§ Supplied material

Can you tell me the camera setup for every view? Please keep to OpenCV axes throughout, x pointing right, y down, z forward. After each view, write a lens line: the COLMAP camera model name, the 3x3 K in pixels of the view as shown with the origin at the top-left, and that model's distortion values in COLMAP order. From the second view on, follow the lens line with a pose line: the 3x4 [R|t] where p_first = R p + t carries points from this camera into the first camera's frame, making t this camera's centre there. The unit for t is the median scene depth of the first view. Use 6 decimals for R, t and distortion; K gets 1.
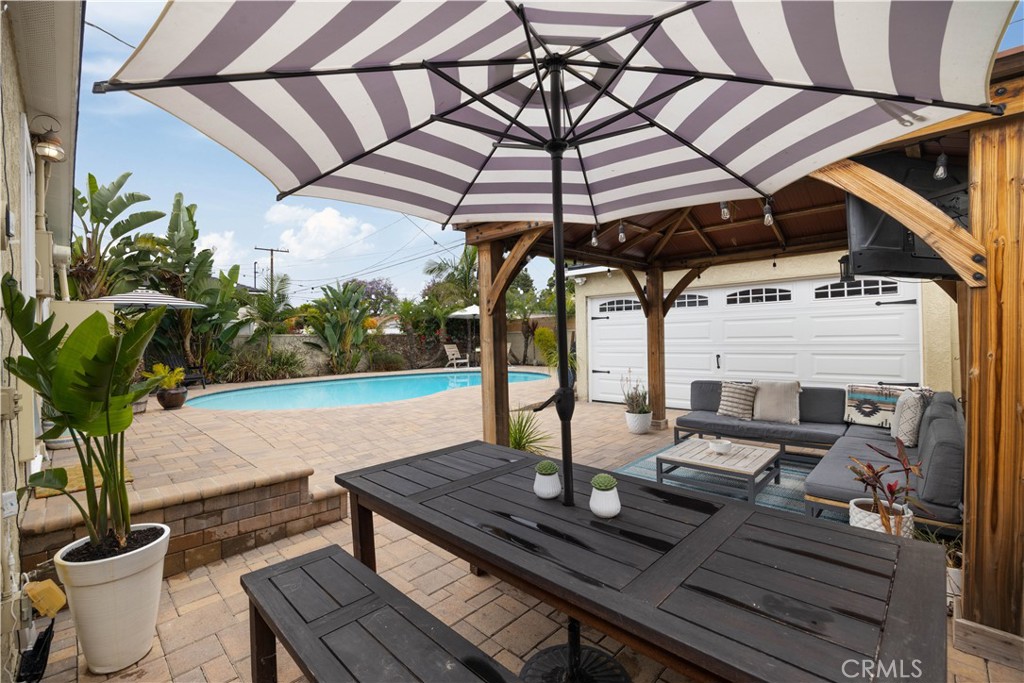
lens RADIAL K [[454.7, 0, 506.6], [0, 454.7, 340.7], [0, 0, 1]] dist [-0.003373, 0.000102]
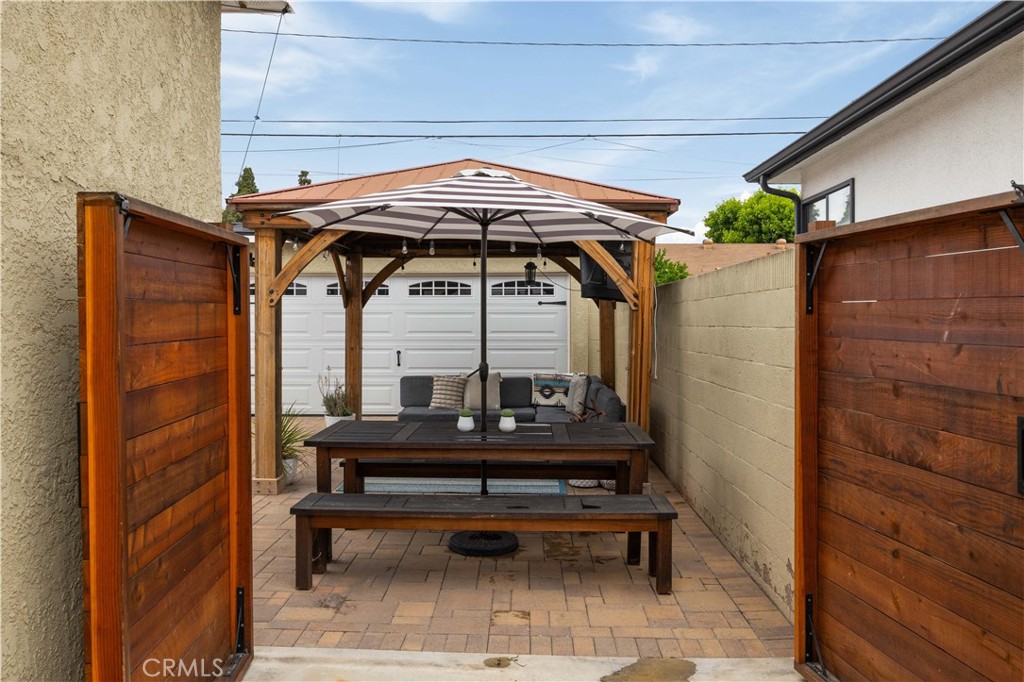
lens RADIAL K [[729.1, 0, 513.8], [0, 729.1, 339.2], [0, 0, 1]] dist [0.003348, 0.000510]
pose [[0.744976, 0.006987, 0.667055, -0.407817], [-0.012022, 0.999923, 0.002953, 0.001446], [-0.666983, -0.010219, 0.745003, -0.280555]]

§ Directions
Omit the pictures and write out the remaining data exactly.

§ Solution to the problem
Can you tell me the camera setup for every view? Please keep to OpenCV axes throughout, x pointing right, y down, z forward. After each view, write a lens line: the COLMAP camera model name, the 3x3 K in pixels of the view as shown with the origin at the top-left, and that model's distortion values in COLMAP order. From the second view on, follow the lens line with a pose line: the 3x4 [R|t] where p_first = R p + t carries points from this camera into the first camera's frame, making t this camera's centre there. The unit for t is the median scene depth of the first view. Use 6 decimals for R, t and distortion; K gets 1.
lens RADIAL K [[454.7, 0, 506.6], [0, 454.7, 340.7], [0, 0, 1]] dist [-0.003373, 0.000102]
lens RADIAL K [[729.1, 0, 513.8], [0, 729.1, 339.2], [0, 0, 1]] dist [0.003348, 0.000510]
pose [[0.744976, 0.006987, 0.667055, -0.407817], [-0.012022, 0.999923, 0.002953, 0.001446], [-0.666983, -0.010219, 0.745003, -0.280555]]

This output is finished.